Le premier changement porte sur l’énoncé de l’incrimination. La nouvelle loi ne parle plus d’ennemis combattants illégaux, mais bien d’« ennemi belligérant non protégé ». D’abord, le changement apparaît cosmétique, car l’essentiel demeure : l’inscription de la notion d’ennemi dans le code pénal et ainsi la fusion entre le droit pénal et le droit de la guerre. Cependant, l’attribut « belligérant » caractérisant la notion d’ennemi élargit le champ de l’incrimination. Celle-ci ne porte plus uniquement sur des combattants, mais sur « des personnes qui sont engagées dans un conflit contre les USA ». La nouvelle définition permet alors de s’attaquer directement non seulement à des personnes capturées, sur ou à proximité d’un champ de bataille, mais à des individus qui posent des actes ou émettent des paroles de solidarité vis-à-vis de ceux qui s’opposent à l’armée étasunienne ou simplement à la politique guerrière du gouvernement.
Le deuxième attribut caractérisant l’ennemi est tout aussi important. Celui-ci est « non protégé » par les conventions de Genève, non pas en fonction de critères objectifs qui le placeraient en dehors du champ d’application de celles-ci, mais simplement parce que le pouvoir exécutif étasunien lui en refuse le droit. C’est le regard qu’il porte sur l’ennemi qui désigne celui-ci comme criminel et qui suspend, à son égard, l’application des mesures de protection.

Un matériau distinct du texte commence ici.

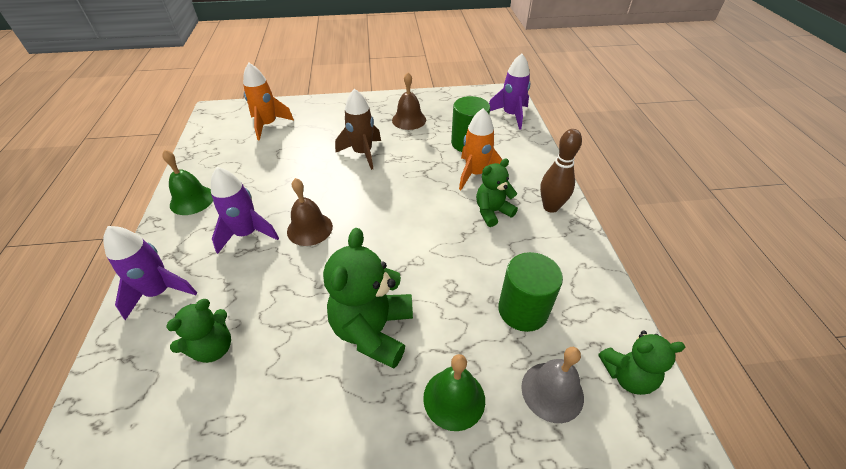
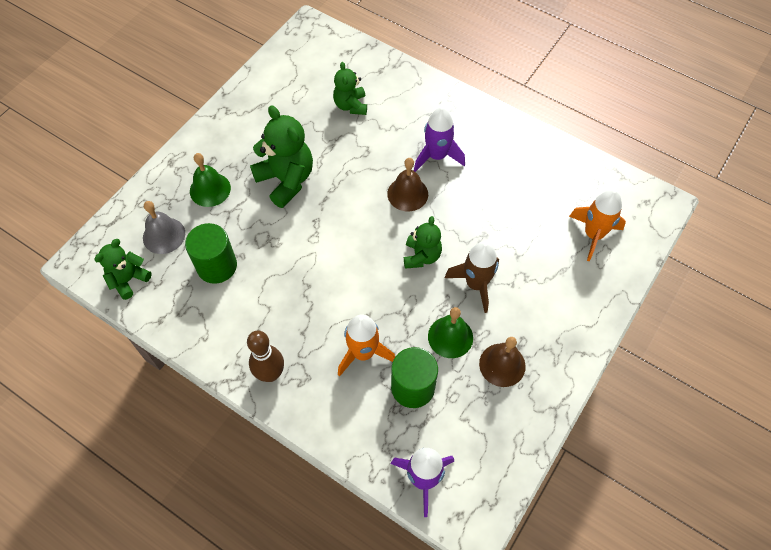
camera: 130 degrees right, 15 degrees up
(160, 292) = (421, 96): purple rocket -> none
(192, 200) = (510, 139): green bell -> green bell (450, 337)
(492, 212) = (308, 325): green teddy bear -> green teddy bear (421, 256)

Clivage du moi et guerre contre le langage
Alors que la loi de 2006 autorisait l’utilisation de mauvais traitements comme moyen de preuves, le texte de 2009 interdit « tout traitement cruel, inhumain ou dégradant »[8]. Cependant, le changement reste limité, puisque la nouvelle législation autorise la « coercition ». Elle permet au Secrétaire de la Défense de fixer les règles autorisant l’utilisation des mesures de contrainte, de même que les conditions de recevabilité de preuves par ouï-dire[9].
Par rapport à l’ancienne législation, le Military Commissions Act of 2009 inscrit, dans un même texte, une chose : l’interdiction des mauvais traitements, et son contraire : la codification de la coercition par le pouvoir exécutif. Il procède ainsi à une opération de clivage du sujet[10]. Cette procédure est un déni de la pratique de la torture, afin de pouvoir jouir de celle-ci. La légitimation de la codification de la coercition par le Secrétaire de la Défense, en supprimant tout obstacle à la toute-puissance de l’exécutif, permet de renverser le rôle de la loi qui est de fixer des limites à l’exercice du pouvoir.
Le National Defense Authorization Act of 2011
Le National Defense Authorization Act [11], signé par le président Obama le 31 décembre 2011, est l’élément le plus avancé de la mutation de l’ordre juridique et politique étasunien débutant avec le Patriot Act voté au lendemain des attentats du 11 septembre 2001 et qui s’institutionnalise par l’adoption du Military Commissions Act of 2006.
Ici, la primauté ne réside plus dans le texte législatif, mais dans l’initiative présidentielle. C’est de son propre fait qu’Obama affirme qu’il n’usera pas de l’autorisation donnée par la loi d’incarcérer, indéfiniment et sans inculpation, des citoyens américains.
La possibilité de traiter les ressortissants étasuniens, nommés terroristes, comme des étrangers, c’est-à-dire
selon des procédures dérogatoires à toute règle de droit, a été un objectif constant du pouvoir exécutif depuis les attentats du 11 septembre. Grâce à la nouvelle prérogative accordée au Président, par le National Defense Authorization Act, de pouvoir supprimer l’Habeas Corpus des citoyens étasu-niens et plus seulement celui des ressortissants étrangers, l’administration Obama a réalisé ce que l’exécutif précédent avait mis en chantier, sans pouvoir le concrétiser. La jurisprudence de la Cour Suprême avait imposé que les ressortissants étasuniens nommés comme « ennemis combattants » soient jugés devant des juridictions civiles. Le National Defense Authorization Act supprime cette obligation.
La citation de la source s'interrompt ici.